Adelia’s Studio is the crown jewel of Historic Westwood. It is where one of Tennessee’s first professional  female painters worked, displayed her paintings, inspired her students, hosted the Nicholson Art League and welcomed her closest circle of friends and family.

While Adelia occasionally painted portraits (especially of her children) and landscapes, her favorite subject matter was flowers, especially hollyhocks, which she also grew in her garden at Westwood. Adelia studied at the Philadelphia Academy of Fine Art and the Corcoran Art Gallery in Washington, D.C. Her works were exhibited at expositions throughout the South and won various awards. Her paintings are currently included in the collections of the Knoxville Museum of Art and the Tennessee State Museum. The collection at Historic Westwood is the largest public gallery of her work with many pieces on permanent loan from the McClung Collection.

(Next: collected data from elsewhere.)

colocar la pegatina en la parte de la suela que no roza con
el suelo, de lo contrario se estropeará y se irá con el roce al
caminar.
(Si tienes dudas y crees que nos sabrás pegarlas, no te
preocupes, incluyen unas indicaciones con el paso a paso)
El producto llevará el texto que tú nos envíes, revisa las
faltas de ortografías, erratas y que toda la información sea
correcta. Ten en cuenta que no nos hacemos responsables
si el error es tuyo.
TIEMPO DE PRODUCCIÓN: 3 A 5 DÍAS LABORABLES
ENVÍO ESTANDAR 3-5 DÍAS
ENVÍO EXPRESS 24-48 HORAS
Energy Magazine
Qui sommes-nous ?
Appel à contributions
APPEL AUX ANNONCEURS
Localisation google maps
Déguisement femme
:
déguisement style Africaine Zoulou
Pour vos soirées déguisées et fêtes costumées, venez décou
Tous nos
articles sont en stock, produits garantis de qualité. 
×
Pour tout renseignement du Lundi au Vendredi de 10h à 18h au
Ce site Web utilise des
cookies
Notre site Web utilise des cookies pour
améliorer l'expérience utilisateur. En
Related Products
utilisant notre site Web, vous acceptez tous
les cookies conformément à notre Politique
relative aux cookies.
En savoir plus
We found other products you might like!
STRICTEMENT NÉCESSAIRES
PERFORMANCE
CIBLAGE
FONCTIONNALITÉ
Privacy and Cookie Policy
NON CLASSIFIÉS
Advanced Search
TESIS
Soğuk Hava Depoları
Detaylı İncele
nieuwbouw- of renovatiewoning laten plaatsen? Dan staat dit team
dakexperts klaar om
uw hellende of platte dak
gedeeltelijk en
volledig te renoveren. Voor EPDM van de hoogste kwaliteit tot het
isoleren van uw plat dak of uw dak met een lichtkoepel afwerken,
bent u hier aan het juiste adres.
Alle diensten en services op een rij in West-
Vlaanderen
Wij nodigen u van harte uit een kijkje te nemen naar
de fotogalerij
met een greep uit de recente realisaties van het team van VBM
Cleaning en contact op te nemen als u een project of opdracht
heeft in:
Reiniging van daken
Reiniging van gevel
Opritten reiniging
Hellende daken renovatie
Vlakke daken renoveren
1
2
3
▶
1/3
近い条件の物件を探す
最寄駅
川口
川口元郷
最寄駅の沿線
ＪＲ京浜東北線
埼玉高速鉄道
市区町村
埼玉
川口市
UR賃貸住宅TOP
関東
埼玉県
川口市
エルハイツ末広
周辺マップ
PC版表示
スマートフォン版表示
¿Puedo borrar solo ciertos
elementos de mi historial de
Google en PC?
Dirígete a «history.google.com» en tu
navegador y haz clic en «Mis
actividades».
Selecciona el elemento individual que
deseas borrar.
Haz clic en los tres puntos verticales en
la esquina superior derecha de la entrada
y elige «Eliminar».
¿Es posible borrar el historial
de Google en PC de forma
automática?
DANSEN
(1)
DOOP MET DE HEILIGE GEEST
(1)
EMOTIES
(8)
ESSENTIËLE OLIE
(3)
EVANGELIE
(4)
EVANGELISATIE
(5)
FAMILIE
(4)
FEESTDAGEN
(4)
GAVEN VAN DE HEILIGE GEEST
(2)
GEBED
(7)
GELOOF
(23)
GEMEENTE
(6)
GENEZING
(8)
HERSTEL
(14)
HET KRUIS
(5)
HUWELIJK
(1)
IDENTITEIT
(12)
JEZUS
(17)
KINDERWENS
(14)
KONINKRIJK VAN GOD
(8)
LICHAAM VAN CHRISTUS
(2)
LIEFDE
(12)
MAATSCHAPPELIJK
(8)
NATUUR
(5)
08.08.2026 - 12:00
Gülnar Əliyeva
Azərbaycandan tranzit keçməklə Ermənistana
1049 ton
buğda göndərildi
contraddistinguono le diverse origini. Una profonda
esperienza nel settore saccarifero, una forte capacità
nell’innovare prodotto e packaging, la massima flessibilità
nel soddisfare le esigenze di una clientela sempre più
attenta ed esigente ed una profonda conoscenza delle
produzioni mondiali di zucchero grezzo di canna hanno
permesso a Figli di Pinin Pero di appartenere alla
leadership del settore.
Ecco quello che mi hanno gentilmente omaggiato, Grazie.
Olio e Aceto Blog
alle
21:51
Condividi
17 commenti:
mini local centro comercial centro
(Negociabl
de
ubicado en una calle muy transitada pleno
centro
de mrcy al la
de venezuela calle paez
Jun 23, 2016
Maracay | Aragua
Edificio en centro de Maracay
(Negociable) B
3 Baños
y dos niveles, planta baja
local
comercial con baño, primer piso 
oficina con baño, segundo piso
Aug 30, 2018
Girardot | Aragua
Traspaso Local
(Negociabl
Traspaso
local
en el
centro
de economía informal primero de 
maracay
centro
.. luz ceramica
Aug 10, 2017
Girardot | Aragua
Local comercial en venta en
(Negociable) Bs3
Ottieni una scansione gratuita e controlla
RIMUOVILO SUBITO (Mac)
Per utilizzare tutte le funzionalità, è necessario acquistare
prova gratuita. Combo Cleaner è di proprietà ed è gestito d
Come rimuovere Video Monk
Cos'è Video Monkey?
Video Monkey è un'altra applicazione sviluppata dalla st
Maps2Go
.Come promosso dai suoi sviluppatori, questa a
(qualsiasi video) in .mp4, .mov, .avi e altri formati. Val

Lutz did much of her work at Historic Westwood in her studio, a grand room with a cathedral ceiling and skylights. The walls are painted in Lutz’s preferred color of red and the studio’s fireplace contains tiles painted with the portraits of Lutz’s favorite authors. Adelia was an inaugural member of the storied Nicholson Art League which included other notable local artists such as Lloyd Branson and Catherine Wiley.

Antique Lamp Collection

In addition to Adelia’s artwork, the Studio is home to an impressive collection of antique slag lamps from the collection of John and Nancy Coates. These beautiful lamps (one of which can be seen in the photo below) have beautiful detailing. The Coates rotate the lamps on display throughout the year.

Cynthia Markert Exhibit

Adjacent to Adelia’s Studio is the sun porch where she also did some painting. Today it is home to a stunning piece of art entitled “The Letting Go” by artist Cynthia Markert. The painting was donated to Historic Westwood by Rich and Jane Ray in memory of their daughter Andie, an active local preservationist.